#### [What to work on]
Quote every row below word for word, omitting the pictures from your answer.

#### [Input records]
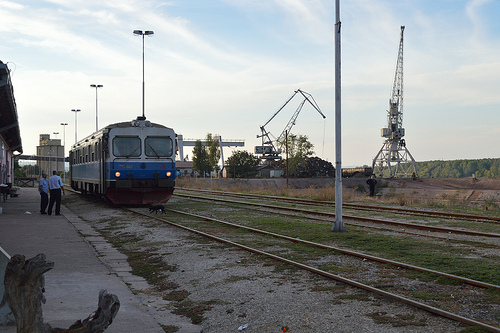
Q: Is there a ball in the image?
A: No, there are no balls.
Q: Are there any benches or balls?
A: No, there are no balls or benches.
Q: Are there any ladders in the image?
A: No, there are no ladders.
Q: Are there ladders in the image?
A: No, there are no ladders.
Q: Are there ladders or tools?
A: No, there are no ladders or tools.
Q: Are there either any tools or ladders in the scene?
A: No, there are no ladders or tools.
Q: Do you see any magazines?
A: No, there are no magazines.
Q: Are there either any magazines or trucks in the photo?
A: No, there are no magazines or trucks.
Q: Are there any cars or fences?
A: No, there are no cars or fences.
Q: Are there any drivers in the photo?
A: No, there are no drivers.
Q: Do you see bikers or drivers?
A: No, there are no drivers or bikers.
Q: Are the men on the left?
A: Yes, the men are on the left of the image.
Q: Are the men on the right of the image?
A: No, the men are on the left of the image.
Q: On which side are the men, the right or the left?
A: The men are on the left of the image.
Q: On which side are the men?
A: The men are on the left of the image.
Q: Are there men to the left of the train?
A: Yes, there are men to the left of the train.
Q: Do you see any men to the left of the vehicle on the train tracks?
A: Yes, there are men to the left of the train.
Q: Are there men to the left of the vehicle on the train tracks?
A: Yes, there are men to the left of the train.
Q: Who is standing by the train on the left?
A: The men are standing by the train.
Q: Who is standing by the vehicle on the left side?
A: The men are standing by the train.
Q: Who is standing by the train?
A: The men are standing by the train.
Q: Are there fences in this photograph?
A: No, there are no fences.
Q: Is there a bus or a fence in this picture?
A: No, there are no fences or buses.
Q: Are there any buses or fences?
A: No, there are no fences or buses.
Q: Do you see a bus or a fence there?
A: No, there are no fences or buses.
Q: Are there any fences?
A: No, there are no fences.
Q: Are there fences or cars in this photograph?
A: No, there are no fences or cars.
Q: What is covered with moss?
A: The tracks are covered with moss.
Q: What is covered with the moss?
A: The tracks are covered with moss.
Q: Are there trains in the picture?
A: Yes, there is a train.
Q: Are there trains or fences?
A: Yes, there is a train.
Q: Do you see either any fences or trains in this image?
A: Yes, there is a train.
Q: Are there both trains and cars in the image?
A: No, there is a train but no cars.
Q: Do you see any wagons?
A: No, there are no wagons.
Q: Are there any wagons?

#### [Answer box]
Q: Is there a ball in the image?
A: No, there are no balls.
Q: Are there any benches or balls?
A: No, there are no balls or benches.
Q: Are there any ladders in the image?
A: No, there are no ladders.
Q: Are there ladders in the image?
A: No, there are no ladders.
Q: Are there ladders or tools?
A: No, there are no ladders or tools.
Q: Are there either any tools or ladders in the scene?
A: No, there are no ladders or tools.
Q: Do you see any magazines?
A: No, there are no magazines.
Q: Are there either any magazines or trucks in the photo?
A: No, there are no magazines or trucks.
Q: Are there any cars or fences?
A: No, there are no cars or fences.
Q: Are there any drivers in the photo?
A: No, there are no drivers.
Q: Do you see bikers or drivers?
A: No, there are no drivers or bikers.
Q: Are the men on the left?
A: Yes, the men are on the left of the image.
Q: Are the men on the right of the image?
A: No, the men are on the left of the image.
Q: On which side are the men, the right or the left?
A: The men are on the left of the image.
Q: On which side are the men?
A: The men are on the left of the image.
Q: Are there men to the left of the train?
A: Yes, there are men to the left of the train.
Q: Do you see any men to the left of the vehicle on the train tracks?
A: Yes, there are men to the left of the train.
Q: Are there men to the left of the vehicle on the train tracks?
A: Yes, there are men to the left of the train.
Q: Who is standing by the train on the left?
A: The men are standing by the train.
Q: Who is standing by the vehicle on the left side?
A: The men are standing by the train.
Q: Who is standing by the train?
A: The men are standing by the train.
Q: Are there fences in this photograph?
A: No, there are no fences.
Q: Is there a bus or a fence in this picture?
A: No, there are no fences or buses.
Q: Are there any buses or fences?
A: No, there are no fences or buses.
Q: Do you see a bus or a fence there?
A: No, there are no fences or buses.
Q: Are there any fences?
A: No, there are no fences.
Q: Are there fences or cars in this photograph?
A: No, there are no fences or cars.
Q: What is covered with moss?
A: The tracks are covered with moss.
Q: What is covered with the moss?
A: The tracks are covered with moss.
Q: Are there trains in the picture?
A: Yes, there is a train.
Q: Are there trains or fences?
A: Yes, there is a train.
Q: Do you see either any fences or trains in this image?
A: Yes, there is a train.
Q: Are there both trains and cars in the image?
A: No, there is a train but no cars.
Q: Do you see any wagons?
A: No, there are no wagons.
Q: Are there any wagons?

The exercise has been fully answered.